DeLisle Worrell: COVID-19: Saving Lives and Securing Livelihoods

Source: DelisleWorrell.com

Reproduced with permission, the text of Dr. Delisle Worrell – former Governor of the Central Bank of Barbados – April 2020 newsletter:

COVID-19: Saving Lives and Securing Livelihoods

The World Health Organisation (WHO) has counseled countries around the world to implement four measures to minimise the risk of an explosive increase in cases of Covid-19. The measures are extensive testing, of persons who are judged to be at risk, whether or not they have fever, respiratory ailments or other symptoms; tracking down everyone who might have had contact with those testing positive for Covid-19; quarantining all those who test positive for Covid-19; and social distancing. Dr Tedros Ghebreyesus, the Director General of the WHO, was at pains to stress that all four of these policies must be implemented in order to contain the spread of the virus.

Dr Ghebreyesus has also advised countries to take advantage of the pause that curfews, lockdowns and the stoppage of air travel afforded them, to prepare for a possible surge in Covid-19 cases. Barbados now has an opportunity to acquire test kits, personal protective gear and medical supplies and equipment, to cope with such an eventuality. Also, the country should ramp up our capacity for testing, the availability of quarantine and the creation of additional treatment facilities for the very ill. All medical personnel in the country should be tested as soon as possible, for their own peace of mind, as well as in the national interest. All workers at the port and airport, and those involved in the recent transfer of cruise ship passengers should also be tested, as soon as practical. Anyone with fever or respiratory symptoms should continue to seek medical advice, so they can be referred by a physician for possible testing.
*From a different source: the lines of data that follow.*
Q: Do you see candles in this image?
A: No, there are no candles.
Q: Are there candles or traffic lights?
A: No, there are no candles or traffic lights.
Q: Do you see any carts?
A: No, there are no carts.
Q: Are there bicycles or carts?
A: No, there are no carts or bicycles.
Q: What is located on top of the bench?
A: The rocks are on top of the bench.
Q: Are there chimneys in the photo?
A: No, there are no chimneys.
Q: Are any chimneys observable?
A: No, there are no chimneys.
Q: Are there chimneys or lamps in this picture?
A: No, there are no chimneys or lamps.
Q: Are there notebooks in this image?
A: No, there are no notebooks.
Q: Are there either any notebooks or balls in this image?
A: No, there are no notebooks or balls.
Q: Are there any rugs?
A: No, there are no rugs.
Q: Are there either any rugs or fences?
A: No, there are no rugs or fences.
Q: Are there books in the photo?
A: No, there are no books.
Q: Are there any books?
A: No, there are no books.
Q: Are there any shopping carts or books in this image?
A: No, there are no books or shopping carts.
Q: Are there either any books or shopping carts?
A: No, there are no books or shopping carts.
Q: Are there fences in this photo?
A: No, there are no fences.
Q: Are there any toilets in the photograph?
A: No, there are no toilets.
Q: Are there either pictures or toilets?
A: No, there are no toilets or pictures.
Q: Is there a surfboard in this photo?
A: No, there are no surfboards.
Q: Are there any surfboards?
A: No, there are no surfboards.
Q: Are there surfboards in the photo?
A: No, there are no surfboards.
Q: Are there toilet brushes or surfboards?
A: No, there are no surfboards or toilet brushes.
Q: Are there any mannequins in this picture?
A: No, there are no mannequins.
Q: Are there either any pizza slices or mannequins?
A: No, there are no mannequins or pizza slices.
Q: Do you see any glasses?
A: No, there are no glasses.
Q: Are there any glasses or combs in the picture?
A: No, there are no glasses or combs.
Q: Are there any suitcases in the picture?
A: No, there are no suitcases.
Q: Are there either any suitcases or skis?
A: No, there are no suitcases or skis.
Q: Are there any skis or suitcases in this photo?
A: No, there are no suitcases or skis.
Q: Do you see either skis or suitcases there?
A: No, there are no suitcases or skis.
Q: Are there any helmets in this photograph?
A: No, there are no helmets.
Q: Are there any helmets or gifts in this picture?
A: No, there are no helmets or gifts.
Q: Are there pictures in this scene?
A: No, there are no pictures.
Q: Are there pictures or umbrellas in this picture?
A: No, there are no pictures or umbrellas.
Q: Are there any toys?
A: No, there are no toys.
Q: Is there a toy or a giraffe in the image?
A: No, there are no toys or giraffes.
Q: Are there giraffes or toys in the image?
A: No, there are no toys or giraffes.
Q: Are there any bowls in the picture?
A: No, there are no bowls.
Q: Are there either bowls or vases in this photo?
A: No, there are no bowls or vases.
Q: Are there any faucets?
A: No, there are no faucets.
In addition to measures to detect the virus and minimise the loss of life, efforts are underway to support the livelihoods of persons who have been laid off as a result of closures of hotels, restaurants and other businesses. Measures to speed up the payment of unemployment benefits are welcome. Those benefits should continue for the duration of the period of unemployment resulting from the Covid-19 crisis. Grants or other financial support should also be available across the board for taxi operators, hairdressers, owners of gyms and spas, other self-employed persons and workers in the informal sector. It may also be necessary to provide support for profitable larger enterprises, if they would otherwise not be in a position to carry on when economic activity resumes in the country.

The Government should issue special Covid-19 bonds with a low interest rate and a sufficiently long grace period, to be bought by the Central Bank of Barbados. These bonds should be issued in whatever quantity is needed to fully finance both the medical requirements for containing Covid-19 and the income maintenance support for workers and companies. The US government, the US Federal Reserve and the European Central Bank have provided ample precedent for Central Bank credit in the present crisis, with their credit offers to their Governments of “whatever it takes” to keep their economies afloat.
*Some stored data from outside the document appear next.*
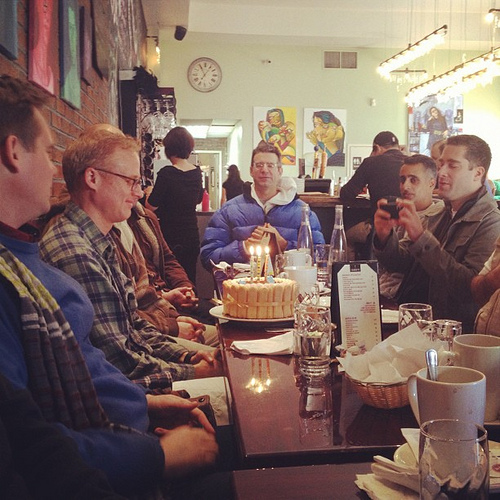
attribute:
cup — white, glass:
[297, 309, 335, 369]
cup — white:
[415, 365, 488, 445]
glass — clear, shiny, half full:
[306, 306, 332, 370]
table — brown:
[208, 264, 498, 457]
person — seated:
[419, 139, 493, 330]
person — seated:
[380, 158, 432, 268]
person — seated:
[233, 149, 317, 260]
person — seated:
[126, 200, 205, 328]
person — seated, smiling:
[69, 126, 172, 370]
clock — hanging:
[184, 53, 225, 100]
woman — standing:
[168, 129, 211, 270]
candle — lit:
[266, 243, 274, 286]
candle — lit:
[255, 243, 266, 289]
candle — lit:
[241, 245, 256, 284]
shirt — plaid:
[51, 211, 172, 382]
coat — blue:
[217, 184, 321, 252]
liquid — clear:
[299, 333, 332, 372]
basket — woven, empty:
[357, 356, 414, 408]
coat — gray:
[438, 211, 496, 309]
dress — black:
[151, 167, 208, 267]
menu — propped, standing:
[329, 260, 385, 351]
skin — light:
[99, 161, 135, 227]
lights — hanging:
[372, 23, 467, 77]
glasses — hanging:
[144, 93, 175, 132]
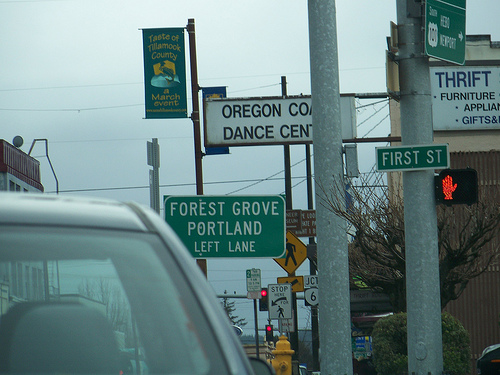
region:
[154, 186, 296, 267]
Green street sign on pole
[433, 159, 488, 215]
Pedestrian sign with a stop hand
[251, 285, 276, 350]
Two traffic lights on red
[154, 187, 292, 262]
Green sign with white words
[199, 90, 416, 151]
White sign fixed in a pole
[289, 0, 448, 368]
Two poles holding street signs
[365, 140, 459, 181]
Small sign saying "First ST"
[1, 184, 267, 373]
Car with black sit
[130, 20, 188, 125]
Flag on pole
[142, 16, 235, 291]
Pole holding two signs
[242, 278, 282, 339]
red signal light is seen.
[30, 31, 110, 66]
sky is blue in color.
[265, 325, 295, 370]
pump is yellow in color.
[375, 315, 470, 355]
plants are green in color.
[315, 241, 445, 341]
poles are grey in color.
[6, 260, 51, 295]
windows are white in color.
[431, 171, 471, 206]
stop sign is glowing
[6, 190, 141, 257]
grey color car is seen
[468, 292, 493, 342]
wall is red in color.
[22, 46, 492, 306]
daytime picture.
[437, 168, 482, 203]
A red hand street light.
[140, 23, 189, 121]
A Tillamock County banner sign.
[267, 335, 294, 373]
A yellow fire hydrant.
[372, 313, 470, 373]
A green bush behind pole.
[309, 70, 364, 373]
A utility pole in the area.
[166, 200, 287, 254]
A green and white Forest Grove Portland sign.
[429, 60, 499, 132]
A Thrift store sign.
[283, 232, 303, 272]
Part of a pedestrian walking sign.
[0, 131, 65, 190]
The top of a building.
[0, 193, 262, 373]
The window of a vehicle.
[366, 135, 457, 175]
a green and white street sign on a pole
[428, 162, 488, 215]
a don't walk signal on a pole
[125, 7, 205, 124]
an event sign on a pole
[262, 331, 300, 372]
a yellow fire hydrant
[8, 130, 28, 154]
a satellite dish on top of a building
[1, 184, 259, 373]
the window of a car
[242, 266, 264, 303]
a parking time limit sign on a pole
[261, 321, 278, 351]
a traffic signal with a red light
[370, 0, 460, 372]
a pole with several signs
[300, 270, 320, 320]
a junction sign on a pole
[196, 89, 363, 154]
a place to dance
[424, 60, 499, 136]
a place for recycling without repurposing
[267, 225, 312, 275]
caution because pedestrians may appear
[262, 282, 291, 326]
information that drivers should stop instead of hitting pedestrians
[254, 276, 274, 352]
red lights in tandem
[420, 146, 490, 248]
a right hand meaning don't walk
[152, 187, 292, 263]
directions to another location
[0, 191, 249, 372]
back window of a car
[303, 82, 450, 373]
two sturdy poles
Our Government also needs to look towards the reawakening of tourist activity as soon as international circumstances permit. Barbados depends on foreign currency inflows from tourism for 67 cents of every dollar spent on food, fuels, and other imports of supplies and equipment. Barbadian livelihoods cannot be sustained beyond a matter of months unless tourism inflows are resumed. In the meanwhile the country will depend for import finance on the Central Bank’s foreign reserves, expected loan proceeds from the Caribbean Development Bank and the Interamerican Development Bank, plus new emergency loans which the IMF has offered to its members.

How soon airlines resume flying to the Caribbean is not within the purview of the Government of Barbados. However, it is advisable for the Government to join with Caribbean tourist destinations, members of the Caribbean Tourism Organisation, the Caribbean Hotel and Tourism Association and major airlines, to begin to strategise about the circumstances and conditions under which tourist traffic might resume. In that way the country will be able to put measures in place to ensure that we are among the first countries in the region to be offered a resumption of airline connections.
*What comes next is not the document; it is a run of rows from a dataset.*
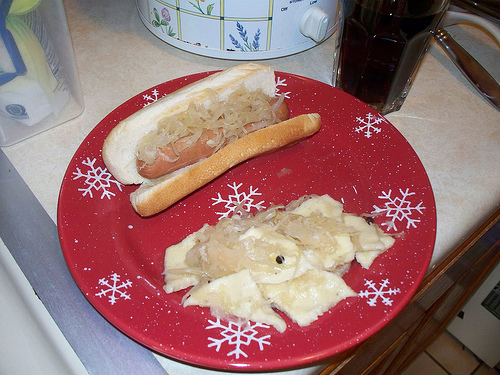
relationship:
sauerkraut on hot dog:
[155, 93, 262, 132] [97, 50, 325, 223]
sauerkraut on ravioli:
[194, 217, 256, 271] [180, 264, 292, 335]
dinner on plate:
[106, 64, 394, 324] [28, 58, 441, 368]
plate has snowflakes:
[28, 58, 441, 368] [369, 181, 432, 241]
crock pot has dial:
[139, 2, 343, 61] [301, 3, 331, 46]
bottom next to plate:
[333, 0, 453, 116] [28, 58, 441, 368]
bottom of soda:
[333, 0, 453, 116] [361, 8, 417, 75]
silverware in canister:
[17, 9, 72, 102] [2, 5, 87, 155]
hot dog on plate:
[97, 50, 325, 223] [28, 58, 441, 368]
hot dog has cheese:
[97, 50, 325, 223] [195, 93, 267, 124]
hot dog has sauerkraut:
[97, 50, 325, 223] [155, 93, 262, 132]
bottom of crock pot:
[144, 25, 288, 62] [139, 2, 343, 61]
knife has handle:
[447, 28, 499, 109] [459, 58, 499, 107]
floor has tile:
[406, 315, 497, 374] [436, 334, 479, 369]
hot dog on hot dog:
[97, 50, 325, 223] [97, 50, 325, 223]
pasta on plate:
[167, 194, 396, 334] [28, 58, 441, 368]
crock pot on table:
[139, 2, 343, 61] [13, 13, 499, 340]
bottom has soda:
[333, 0, 453, 116] [361, 8, 417, 75]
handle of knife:
[459, 58, 499, 107] [447, 28, 499, 109]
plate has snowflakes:
[28, 58, 441, 368] [91, 268, 136, 310]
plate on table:
[28, 58, 441, 368] [13, 13, 499, 340]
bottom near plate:
[333, 0, 453, 116] [28, 58, 441, 368]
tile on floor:
[436, 334, 479, 369] [406, 315, 497, 374]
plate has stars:
[28, 58, 441, 368] [87, 165, 110, 193]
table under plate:
[13, 13, 499, 340] [28, 58, 441, 368]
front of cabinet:
[410, 255, 496, 340] [337, 220, 499, 367]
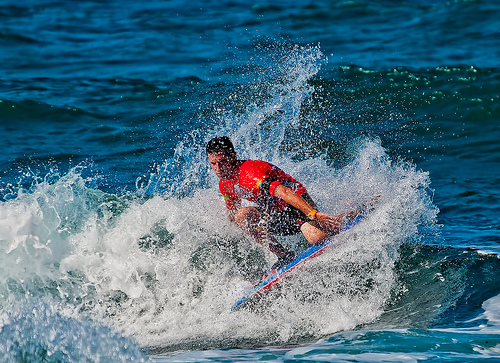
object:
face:
[208, 153, 236, 180]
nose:
[215, 161, 222, 171]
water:
[0, 12, 447, 361]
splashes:
[99, 222, 206, 307]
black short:
[256, 190, 318, 236]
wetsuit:
[215, 158, 320, 238]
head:
[206, 136, 237, 180]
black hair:
[206, 136, 236, 159]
Finally, the Covid-19 emergency has implications for the organisation and management of health care in Barbados. Future visitors to Barbados may be expected to demand a quality of health services on par with what is available in their home countries. Our health care system, like our public services in general, is in need of a complete makeover, including more highly skilled management, and modern facilities and organisation. For this task Government should engage the services of the world’s foremost international consultants, and solicit the help of the Chinese, whose extraordinary capabilities in the design and supply of health care facilities are on full display in the ongoing global crisis.